Rapid grow-in of golf greens is essential for quickly generating revenue at both newly constructed golf courses and those undergoing renovation. This is particularly important when using sand mixes with their inherent low fertility and nutrient holding capacity. Products that can help accomplish this while not adversely affecting the environment are especially favored.
Two research projects commissioned by Milorganite have established rates of Milorganite 6-2-0 fertilizer that are most effective in speeding greens establishment. Each study mixed Milorganite fertilizer with the sand/peat mix prior to greens construction. The University of Florida study also studied the composition of the leachate from these establishment plots. This was done to review the environmental impact of different fertilizer regimes and help determine the environmental impact of each regime.

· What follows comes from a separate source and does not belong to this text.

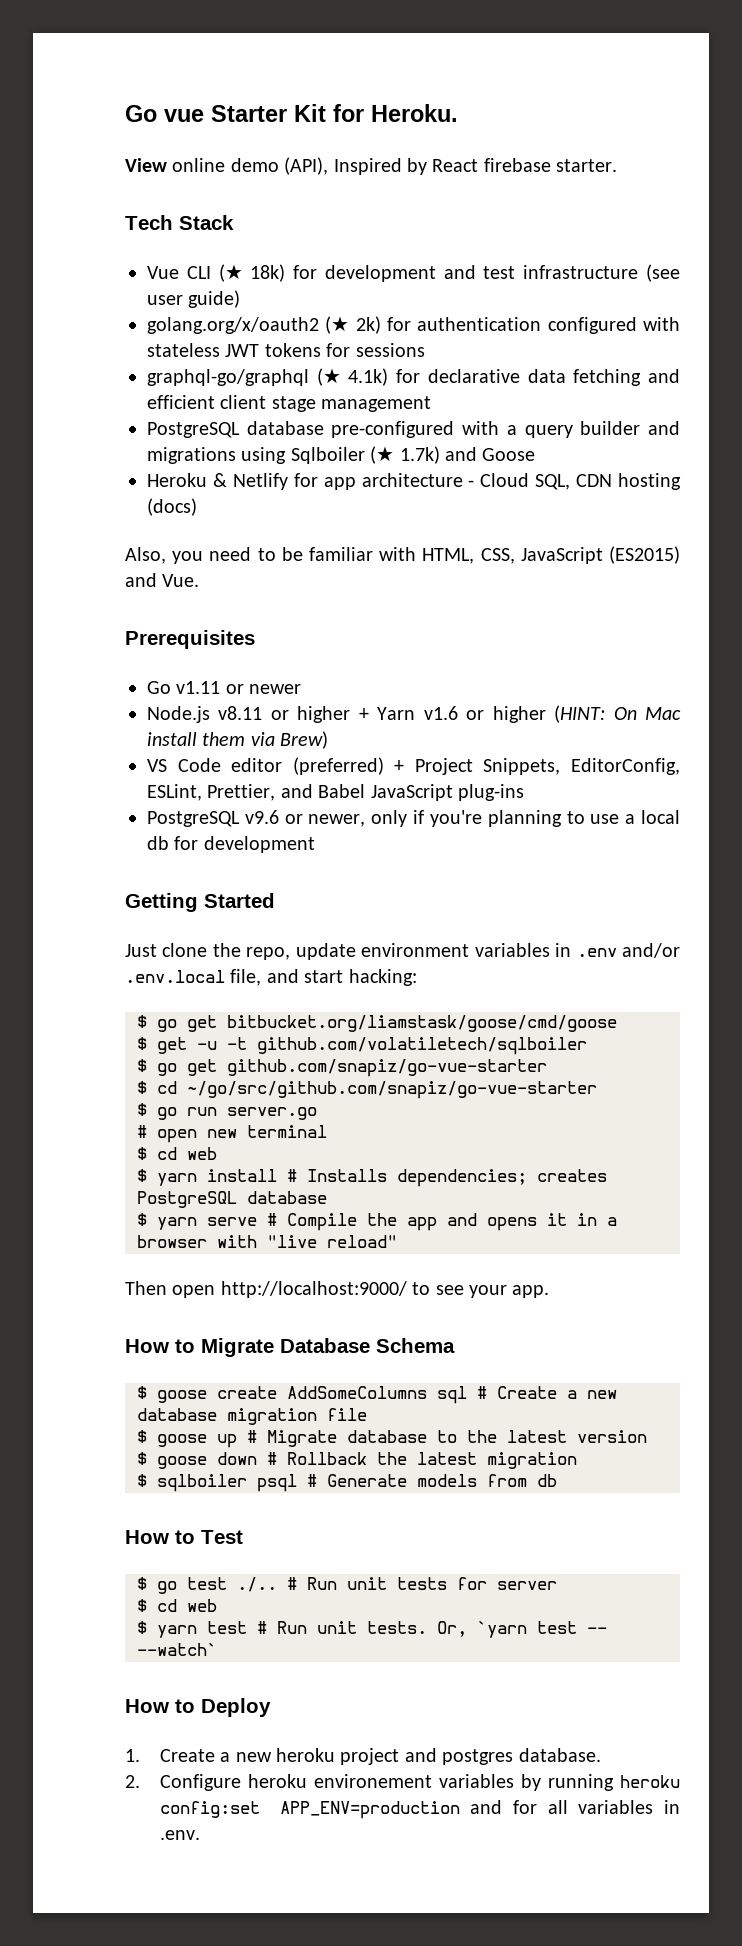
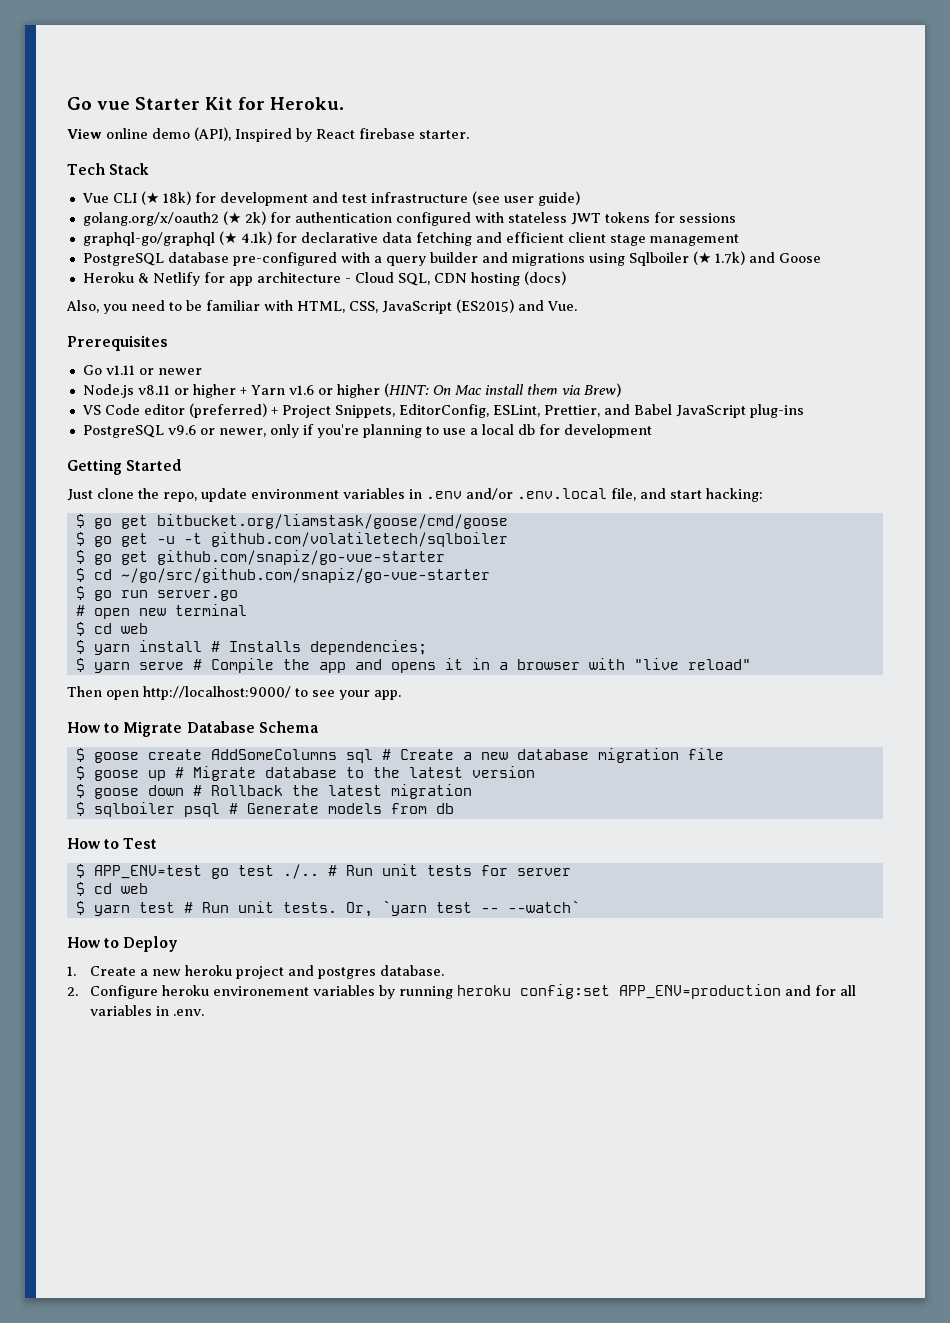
(147, 1043) none -> [93,536,112,547] go
[537,1169,607,1182] [137,1191,327,1208] creates PostgreSQL database -> (427, 647) none
(147, 1583) none -> [93,865,202,879] APP_ENV=test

Tifdwarf bermudagrass greens (USDA construction)
University of Florida – Ft. Lauderdale
A USDA specification golf green consisting of a 90:10 mix of quartz sand:peat was constructed at the University of Florida, Ft. Lauderdale. All plots for this green contained lysimeters, which were utilized for collecting leachate from the various fertilizer treatments.
A common recommendation for golf green establishment program in Florida includes the use of a supplemental fertilizer mix consisting of phosphorus, calcium and various micronutrients. The Milorganite greens establishment study compared the use of this mix with varying amounts of Milorganite 6-2-0. All plots (both fall and summer establishments) were sprigged with Tifdwarf bermudagrass.
In both fall and summer establishment, using Milorganite 6-2-0 with and without supplements sped up turf coverage. Using Milorganite 6-2-0 without supplements resulted in faster coverage compared to supplements only or the non-treated control. In many cases this fill-in rate was not significantly different than from using supplements (without the additional cost of these supplements).
Another benefit of not using supplements was shown in reviewing the amount of phosphorus leached from the plots. For the summer plots, the amount of phosphorus collected in the lysimeters was significantly higher for plots treated with supplements vs. those untreated. Also, note that, if supplements are used, the amount of phosphorus collected decreased with higher rates of Milorganite 6-2-0 being used. This is consistent with other research (not a part of this work) indicating that Milorganite 6-2-0 does not tend to leach phosphorus.